Posts Tagged ‘Celts’

Christianity A History: Dark Ages

November 27, 2011
Lindisfarne Gospels

Lindisfarne Gospels

Christianity first came to Britain with the Romans. When the Romans left, Christianity all but died. Roman Christianity never displaced the local pagans and their temples of worship.

With the fall of the Roman Empire, the only centres of learning and Christianity in Western Europe were the monasteries.

In England there were three competing religions: paganism, Roman Christianity and Celtic Christianity.

Celtic Christianity with its links to the East and the Coptic Church survived in the West of the Isles, Cornwall, Ireland and Wales.

Rome sent emissaries to Canterbury.

Rather than trying to subjugate the pagan kingdoms, they were too powerful, Christianity adapted. Pagan sites became the sites of churches, often the pagan temple became a church, festivals were adapted.

The Venerable Bede defined what it was to be English.

The Historia ecclesiastica gentis Anglorum (trans: Ecclesiastical History of the English People) is a work in Latin by Bede on the history of the Christian Churches in England, and of England generally; its main focus is on the conflict between Roman and Celtic Christianity. Referring to an English people, a Christian people. Several kingdoms, but one people.

Lindisfarne Gospels incorporated Islamic art. Incredible detail in the illuminations as you zoom in. Very reminiscent of fractals.

Charlemagne expanded the Holy Roman Empire across Europe. It was from England the conversion to Christianity took place.

King Alfred was a devout religious man, a scholar. He united the English under a common English language, he also translated parts of the Bible into English, one of the forerunners of the King James Bible.

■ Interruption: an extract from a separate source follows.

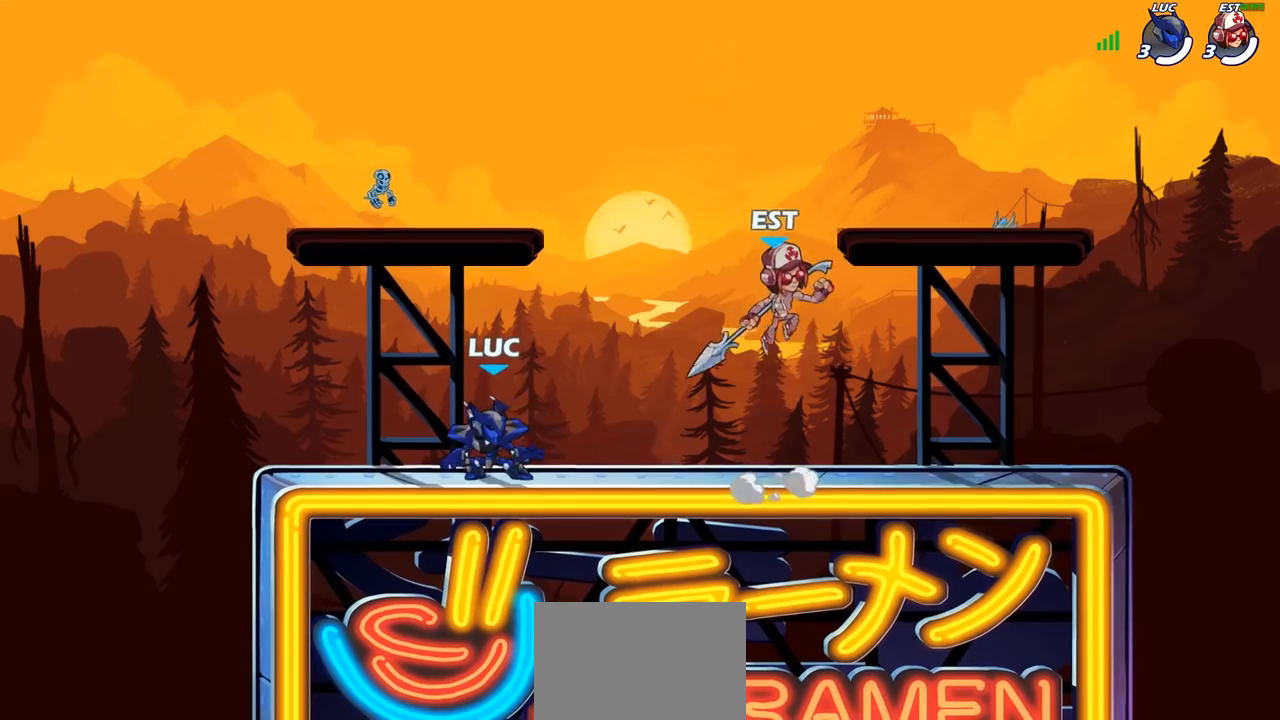
{"buttons": ["R2"], "left_stick": "up-left", "right_stick": "center", "events": [[267, "left_stick", "up-left"], [417, "R2", "down"]]}
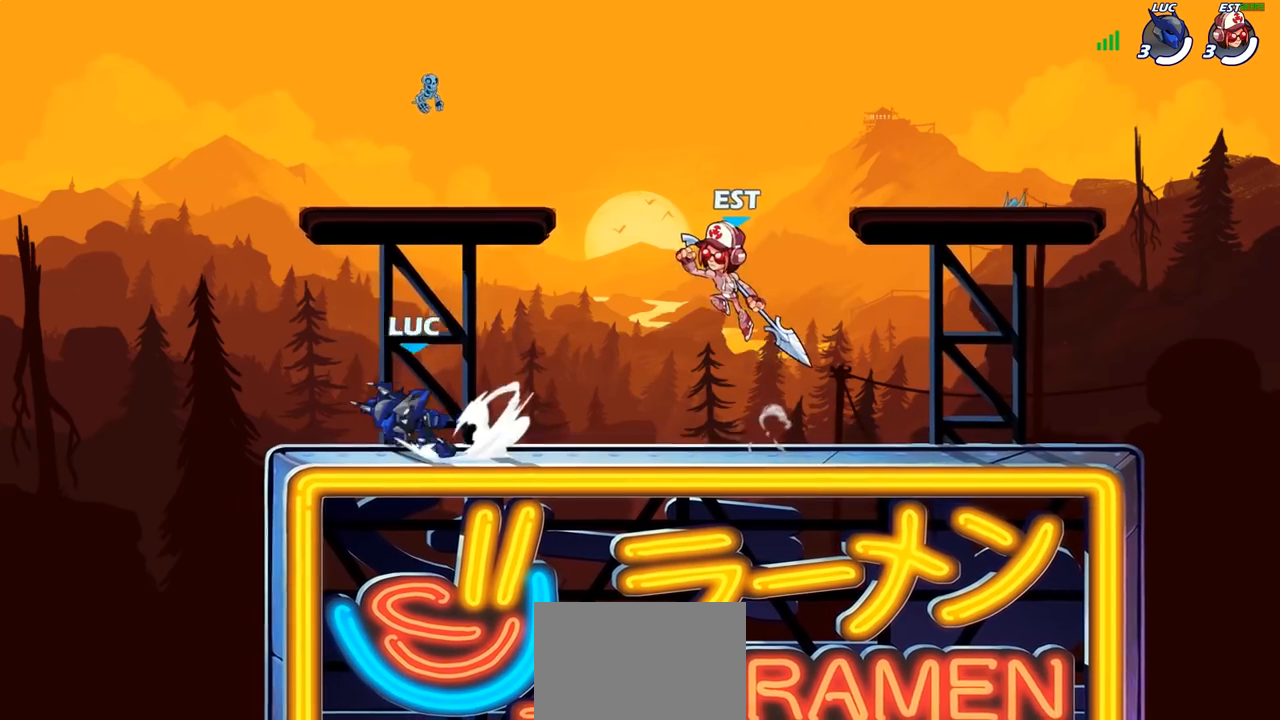
{"buttons": [], "left_stick": "center", "right_stick": "center", "events": [[17, "R2", "up"], [17, "left_stick", "right"], [317, "left_stick", "center"]]}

King Alfred saw learning as important. Clergy had books but could not read them. He saw it as important that the people should have the word of God in their own language, that the Latin should be translated to English. Israel had the word in Hebrew, the Greeks in Greek, Romans in Latin, therefore why not the English in English?

Medieval translations of the Bible before King James

For these early Christians the empasis was inclusiveness, social justice. One could be a Dane and English.

We see echoes. The anti-slavery movement, the early socialists.

We see it today with St Paul’s in-the-Camp and St Paul’s working with the camp for social justice.